The reply should hold every line of the data below, unchanged, and none of the pictures.

> **DATA TO EXAMINE**:
---------------
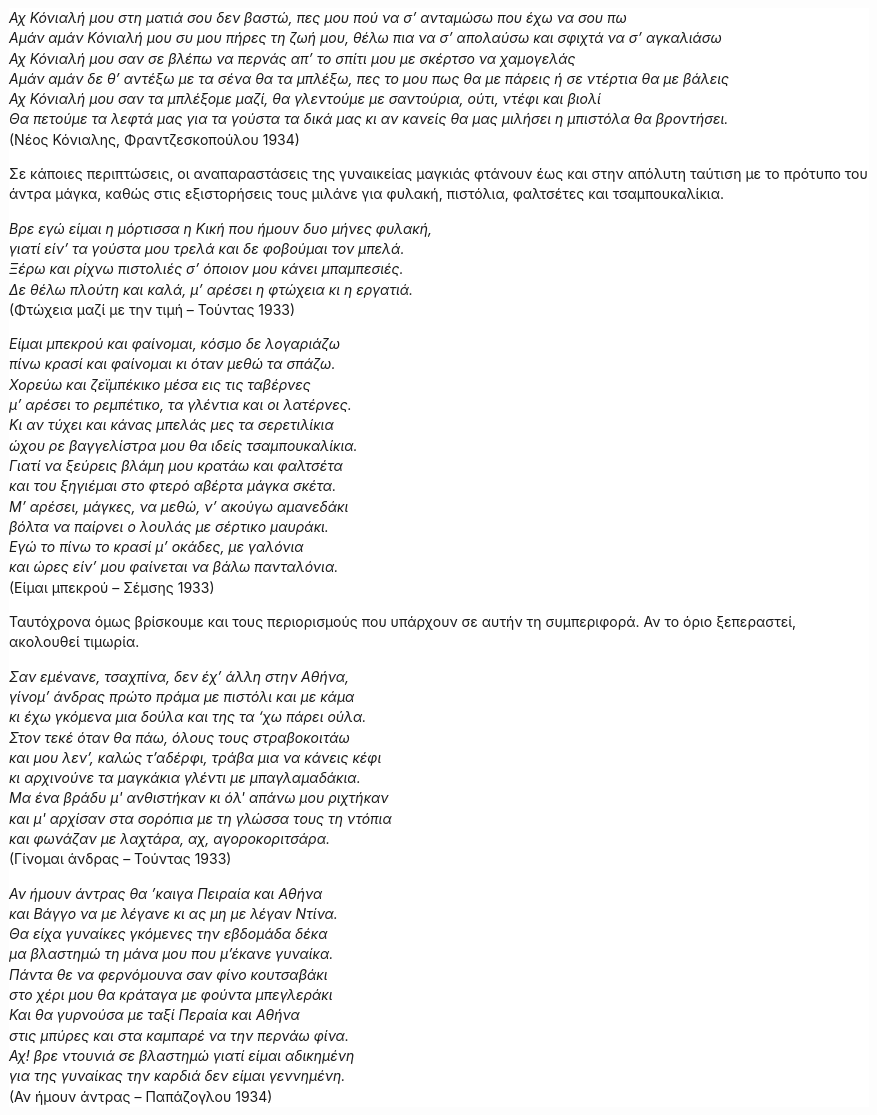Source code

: _Αχ Κόνιαλή μου στη ματιά σου δεν βαστώ,  πες μου πού να σ’ ανταμώσω που έχω να σου πω  
Αμάν αμάν Κόνιαλή μου συ μου πήρες τη ζωή μου, θέλω πια να σ’ απολαύσω και σφιχτά να σ’ αγκαλιάσω   
Αχ Κόνιαλή μου σαν σε βλέπω να περνάς απ’ το σπίτι μου με σκέρτσο να χαμογελάς  
Αμάν αμάν δε θ’ αντέξω με τα σένα θα τα μπλέξω, πες το μου πως θα με πάρεις ή σε ντέρτια θα με βάλεις  
Αχ Κόνιαλή μου σαν τα μπλέξομε μαζί, θα γλεντούμε με σαντούρια, ούτι, ντέφι και βιολί  
Θα πετούμε τα λεφτά μας για τα γούστα τα δικά μας κι αν κανείς θα μας μιλήσει η μπιστόλα θα βροντήσει._  
(Νέος Κόνιαλης, Φραντζεσκοπούλου 1934)

<p>Σε κάποιες περιπτώσεις, οι αναπαραστάσεις της γυναικείας μαγκιάς φτάνουν έως και στην απόλυτη ταύτιση με το πρότυπο του άντρα μάγκα, καθώς στις εξιστορήσεις τους μιλάνε για φυλακή, πιστόλια, φαλτσέτες και τσαμπουκαλίκια.

_Βρε εγώ είμαι η μόρτισσα η Κική που ήμουν δυο μήνες φυλακή,  
γιατί είν’ τα γούστα μου τρελά και δε φοβούμαι τον μπελά.  
Ξέρω και ρίχνω πιστολιές σ’ όποιον μου κάνει μπαμπεσιές.  
Δε θέλω πλούτη και καλά, μ’ αρέσει η φτώχεια κι η εργατιά._  
(Φτώχεια μαζί με την τιμή – Τούντας 1933)

_Είμαι μπεκρού και φαίνομαι, κόσμο δε λογαριάζω  
πίνω κρασί και φαίνομαι κι όταν μεθώ τα σπάζω.  
Χορεύω και ζεϊμπέκικο μέσα εις τις ταβέρνες  
μ’ αρέσει το ρεμπέτικο, τα γλέντια και οι λατέρνες.  
Κι αν τύχει και κάνας μπελάς μες τα σερετιλίκια  
ώχου ρε βαγγελίστρα μου θα ιδείς τσαμπουκαλίκια.  
Γιατί να ξεύρεις βλάμη μου κρατάω και φαλτσέτα  
και του ξηγιέμαι στο φτερό αβέρτα μάγκα σκέτα.  
Μ’ αρέσει, μάγκες, να μεθώ, ν’ ακούγω αμανεδάκι  
βόλτα να παίρνει ο λουλάς με σέρτικο μαυράκι.  
Εγώ το πίνω το κρασί μ’ οκάδες, με γαλόνια  
και ώρες είν’ μου φαίνεται να βάλω πανταλόνια._  
(Είμαι μπεκρού – Σέμσης 1933)

<p>Ταυτόχρονα όμως βρίσκουμε και τους περιορισμούς που υπάρχουν σε αυτήν τη συμπεριφορά. Αν το όριο ξεπεραστεί, ακολουθεί τιμωρία.

_Σαν εμένανε, τσαχπίνα, δεν έχ’ άλλη στην Αθήνα,  
γίνομ’ άνδρας πρώτο πράμα με πιστόλι και με κάμα  
κι έχω γκόμενα μια δούλα και της τα ‘χω πάρει ούλα.  
Στον τεκέ όταν θα πάω, όλους τους στραβοκοιτάω  
και μου λεν’, καλώς τ’αδέρφι, τράβα μια να κάνεις κέφι  
κι αρχινούνε τα μαγκάκια γλέντι με μπαγλαμαδάκια.  
Μα ένα βράδυ μ' ανθιστήκαν κι όλ' απάνω μου ριχτήκαν  
και μ' αρχίσαν στα σορόπια με τη γλώσσα τους τη ντόπια  
και φωνάζαν με λαχτάρα, αχ, αγοροκοριτσάρα._  
(Γίνομαι άνδρας – Τούντας 1933)

_Αν ήμουν άντρας θα ’καιγα Πειραία και Αθήνα  
και Βάγγο να με λέγανε κι ας μη με λέγαν Ντίνα.  
Θα είχα γυναίκες γκόμενες την εβδομάδα δέκα  
μα βλαστημώ τη μάνα μου που μ’έκανε γυναίκα.  
Πάντα θε να φερνόμουνα  σαν φίνο κουτσαβάκι  
στο χέρι μου θα κράταγα με φούντα μπεγλεράκι  
Και θα γυρνούσα με ταξί Περαία και Αθήνα  
στις μπύρες και στα καμπαρέ να την περνάω φίνα.  
Αχ! βρε ντουνιά σε βλαστημώ γιατί είμαι αδικημένη  
για της γυναίκας την καρδιά δεν είμαι γεννημένη._  
(Αν ήμουν άντρας – Παπάζογλου 1934)
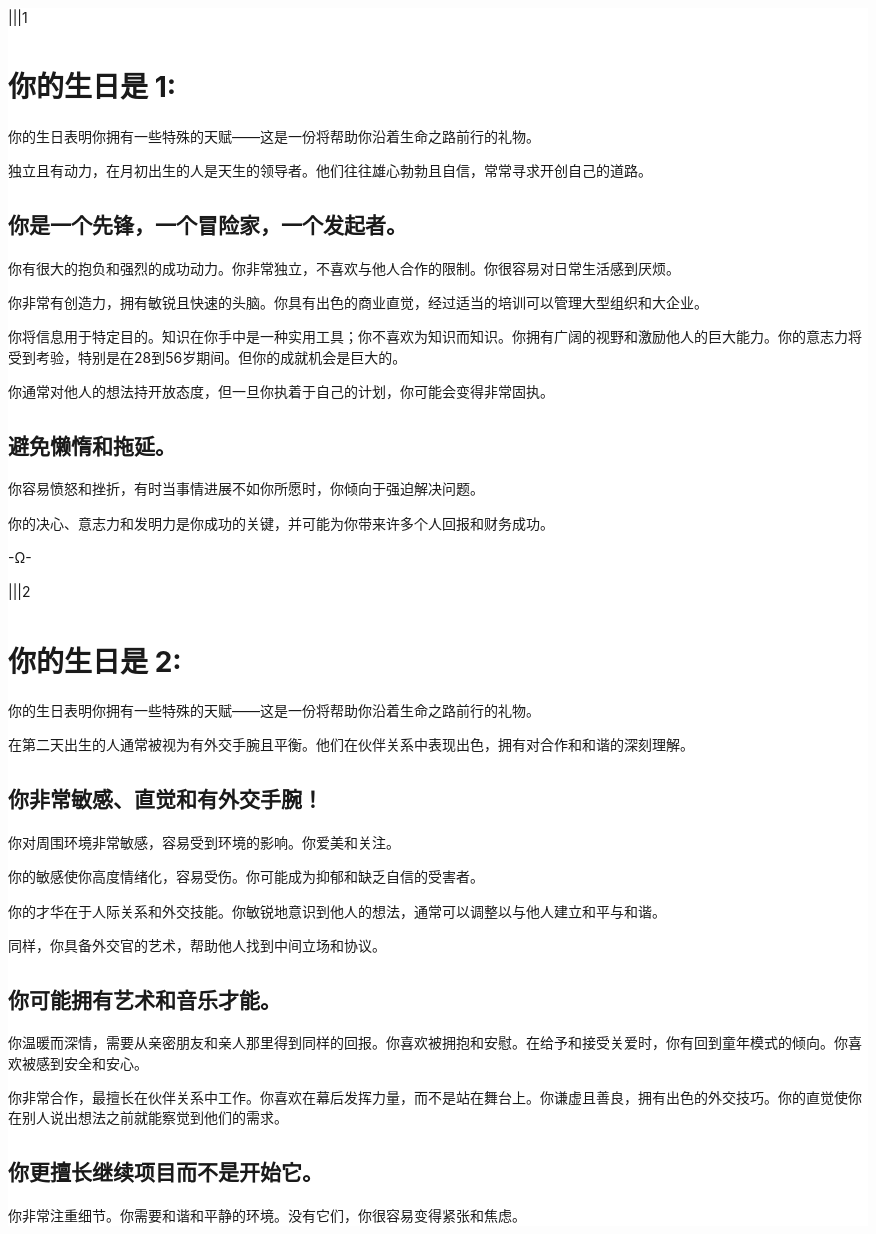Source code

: |||1

# 你的生日是 1:

你的生日表明你拥有一些特殊的天赋——这是一份将帮助你沿着生命之路前行的礼物。

独立且有动力，在月初出生的人是天生的领导者。他们往往雄心勃勃且自信，常常寻求开创自己的道路。

## 你是一个先锋，一个冒险家，一个发起者。

你有很大的抱负和强烈的成功动力。你非常独立，不喜欢与他人合作的限制。你很容易对日常生活感到厌烦。

你非常有创造力，拥有敏锐且快速的头脑。你具有出色的商业直觉，经过适当的培训可以管理大型组织和大企业。

你将信息用于特定目的。知识在你手中是一种实用工具；你不喜欢为知识而知识。你拥有广阔的视野和激励他人的巨大能力。你的意志力将受到考验，特别是在28到56岁期间。但你的成就机会是巨大的。

你通常对他人的想法持开放态度，但一旦你执着于自己的计划，你可能会变得非常固执。

## 避免懒惰和拖延。

你容易愤怒和挫折，有时当事情进展不如你所愿时，你倾向于强迫解决问题。

你的决心、意志力和发明力是你成功的关键，并可能为你带来许多个人回报和财务成功。

-Ω-

|||2

# 你的生日是 2:

你的生日表明你拥有一些特殊的天赋——这是一份将帮助你沿着生命之路前行的礼物。

在第二天出生的人通常被视为有外交手腕且平衡。他们在伙伴关系中表现出色，拥有对合作和和谐的深刻理解。

## 你非常敏感、直觉和有外交手腕！

你对周围环境非常敏感，容易受到环境的影响。你爱美和关注。

你的敏感使你高度情绪化，容易受伤。你可能成为抑郁和缺乏自信的受害者。

你的才华在于人际关系和外交技能。你敏锐地意识到他人的想法，通常可以调整以与他人建立和平与和谐。

同样，你具备外交官的艺术，帮助他人找到中间立场和协议。

## 你可能拥有艺术和音乐才能。

你温暖而深情，需要从亲密朋友和亲人那里得到同样的回报。你喜欢被拥抱和安慰。在给予和接受关爱时，你有回到童年模式的倾向。你喜欢被感到安全和安心。

你非常合作，最擅长在伙伴关系中工作。你喜欢在幕后发挥力量，而不是站在舞台上。你谦虚且善良，拥有出色的外交技巧。你的直觉使你在别人说出想法之前就能察觉到他们的需求。

## 你更擅长继续项目而不是开始它。

你非常注重细节。你需要和谐和平静的环境。没有它们，你很容易变得紧张和焦虑。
---------------
> **REPLY TO THE EXERCISE**:
Source code

: _Αχ Κόνιαλή μου στη ματιά σου δεν βαστώ,  πες μου πού να σ’ ανταμώσω που έχω να σου πω  
Αμάν αμάν Κόνιαλή μου συ μου πήρες τη ζωή μου, θέλω πια να σ’ απολαύσω και σφιχτά να σ’ αγκαλιάσω   
Αχ Κόνιαλή μου σαν σε βλέπω να περνάς απ’ το σπίτι μου με σκέρτσο να χαμογελάς  
Αμάν αμάν δε θ’ αντέξω με τα σένα θα τα μπλέξω, πες το μου πως θα με πάρεις ή σε ντέρτια θα με βάλεις  
Αχ Κόνιαλή μου σαν τα μπλέξομε μαζί, θα γλεντούμε με σαντούρια, ούτι, ντέφι και βιολί  
Θα πετούμε τα λεφτά μας για τα γούστα τα δικά μας κι αν κανείς θα μας μιλήσει η μπιστόλα θα βροντήσει._  
(Νέος Κόνιαλης, Φραντζεσκοπούλου 1934)

<p>Σε κάποιες περιπτώσεις, οι αναπαραστάσεις της γυναικείας μαγκιάς φτάνουν έως και στην απόλυτη ταύτιση με το πρότυπο του άντρα μάγκα, καθώς στις εξιστορήσεις τους μιλάνε για φυλακή, πιστόλια, φαλτσέτες και τσαμπουκαλίκια.

_Βρε εγώ είμαι η μόρτισσα η Κική που ήμουν δυο μήνες φυλακή,  
γιατί είν’ τα γούστα μου τρελά και δε φοβούμαι τον μπελά.  
Ξέρω και ρίχνω πιστολιές σ’ όποιον μου κάνει μπαμπεσιές.  
Δε θέλω πλούτη και καλά, μ’ αρέσει η φτώχεια κι η εργατιά._  
(Φτώχεια μαζί με την τιμή – Τούντας 1933)

_Είμαι μπεκρού και φαίνομαι, κόσμο δε λογαριάζω  
πίνω κρασί και φαίνομαι κι όταν μεθώ τα σπάζω.  
Χορεύω και ζεϊμπέκικο μέσα εις τις ταβέρνες  
μ’ αρέσει το ρεμπέτικο, τα γλέντια και οι λατέρνες.  
Κι αν τύχει και κάνας μπελάς μες τα σερετιλίκια  
ώχου ρε βαγγελίστρα μου θα ιδείς τσαμπουκαλίκια.  
Γιατί να ξεύρεις βλάμη μου κρατάω και φαλτσέτα  
και του ξηγιέμαι στο φτερό αβέρτα μάγκα σκέτα.  
Μ’ αρέσει, μάγκες, να μεθώ, ν’ ακούγω αμανεδάκι  
βόλτα να παίρνει ο λουλάς με σέρτικο μαυράκι.  
Εγώ το πίνω το κρασί μ’ οκάδες, με γαλόνια  
και ώρες είν’ μου φαίνεται να βάλω πανταλόνια._  
(Είμαι μπεκρού – Σέμσης 1933)

<p>Ταυτόχρονα όμως βρίσκουμε και τους περιορισμούς που υπάρχουν σε αυτήν τη συμπεριφορά. Αν το όριο ξεπεραστεί, ακολουθεί τιμωρία.

_Σαν εμένανε, τσαχπίνα, δεν έχ’ άλλη στην Αθήνα,  
γίνομ’ άνδρας πρώτο πράμα με πιστόλι και με κάμα  
κι έχω γκόμενα μια δούλα και της τα ‘χω πάρει ούλα.  
Στον τεκέ όταν θα πάω, όλους τους στραβοκοιτάω  
και μου λεν’, καλώς τ’αδέρφι, τράβα μια να κάνεις κέφι  
κι αρχινούνε τα μαγκάκια γλέντι με μπαγλαμαδάκια.  
Μα ένα βράδυ μ' ανθιστήκαν κι όλ' απάνω μου ριχτήκαν  
και μ' αρχίσαν στα σορόπια με τη γλώσσα τους τη ντόπια  
και φωνάζαν με λαχτάρα, αχ, αγοροκοριτσάρα._  
(Γίνομαι άνδρας – Τούντας 1933)

_Αν ήμουν άντρας θα ’καιγα Πειραία και Αθήνα  
και Βάγγο να με λέγανε κι ας μη με λέγαν Ντίνα.  
Θα είχα γυναίκες γκόμενες την εβδομάδα δέκα  
μα βλαστημώ τη μάνα μου που μ’έκανε γυναίκα.  
Πάντα θε να φερνόμουνα  σαν φίνο κουτσαβάκι  
στο χέρι μου θα κράταγα με φούντα μπεγλεράκι  
Και θα γυρνούσα με ταξί Περαία και Αθήνα  
στις μπύρες και στα καμπαρέ να την περνάω φίνα.  
Αχ! βρε ντουνιά σε βλαστημώ γιατί είμαι αδικημένη  
για της γυναίκας την καρδιά δεν είμαι γεννημένη._  
(Αν ήμουν άντρας – Παπάζογλου 1934)
Source code

: |||1

# 你的生日是 1:

你的生日表明你拥有一些特殊的天赋——这是一份将帮助你沿着生命之路前行的礼物。

独立且有动力，在月初出生的人是天生的领导者。他们往往雄心勃勃且自信，常常寻求开创自己的道路。

## 你是一个先锋，一个冒险家，一个发起者。

你有很大的抱负和强烈的成功动力。你非常独立，不喜欢与他人合作的限制。你很容易对日常生活感到厌烦。

你非常有创造力，拥有敏锐且快速的头脑。你具有出色的商业直觉，经过适当的培训可以管理大型组织和大企业。

你将信息用于特定目的。知识在你手中是一种实用工具；你不喜欢为知识而知识。你拥有广阔的视野和激励他人的巨大能力。你的意志力将受到考验，特别是在28到56岁期间。但你的成就机会是巨大的。

你通常对他人的想法持开放态度，但一旦你执着于自己的计划，你可能会变得非常固执。

## 避免懒惰和拖延。

你容易愤怒和挫折，有时当事情进展不如你所愿时，你倾向于强迫解决问题。

你的决心、意志力和发明力是你成功的关键，并可能为你带来许多个人回报和财务成功。

-Ω-

|||2

# 你的生日是 2:

你的生日表明你拥有一些特殊的天赋——这是一份将帮助你沿着生命之路前行的礼物。

在第二天出生的人通常被视为有外交手腕且平衡。他们在伙伴关系中表现出色，拥有对合作和和谐的深刻理解。

## 你非常敏感、直觉和有外交手腕！

你对周围环境非常敏感，容易受到环境的影响。你爱美和关注。

你的敏感使你高度情绪化，容易受伤。你可能成为抑郁和缺乏自信的受害者。

你的才华在于人际关系和外交技能。你敏锐地意识到他人的想法，通常可以调整以与他人建立和平与和谐。

同样，你具备外交官的艺术，帮助他人找到中间立场和协议。

## 你可能拥有艺术和音乐才能。

你温暖而深情，需要从亲密朋友和亲人那里得到同样的回报。你喜欢被拥抱和安慰。在给予和接受关爱时，你有回到童年模式的倾向。你喜欢被感到安全和安心。

你非常合作，最擅长在伙伴关系中工作。你喜欢在幕后发挥力量，而不是站在舞台上。你谦虚且善良，拥有出色的外交技巧。你的直觉使你在别人说出想法之前就能察觉到他们的需求。

## 你更擅长继续项目而不是开始它。

你非常注重细节。你需要和谐和平静的环境。没有它们，你很容易变得紧张和焦虑。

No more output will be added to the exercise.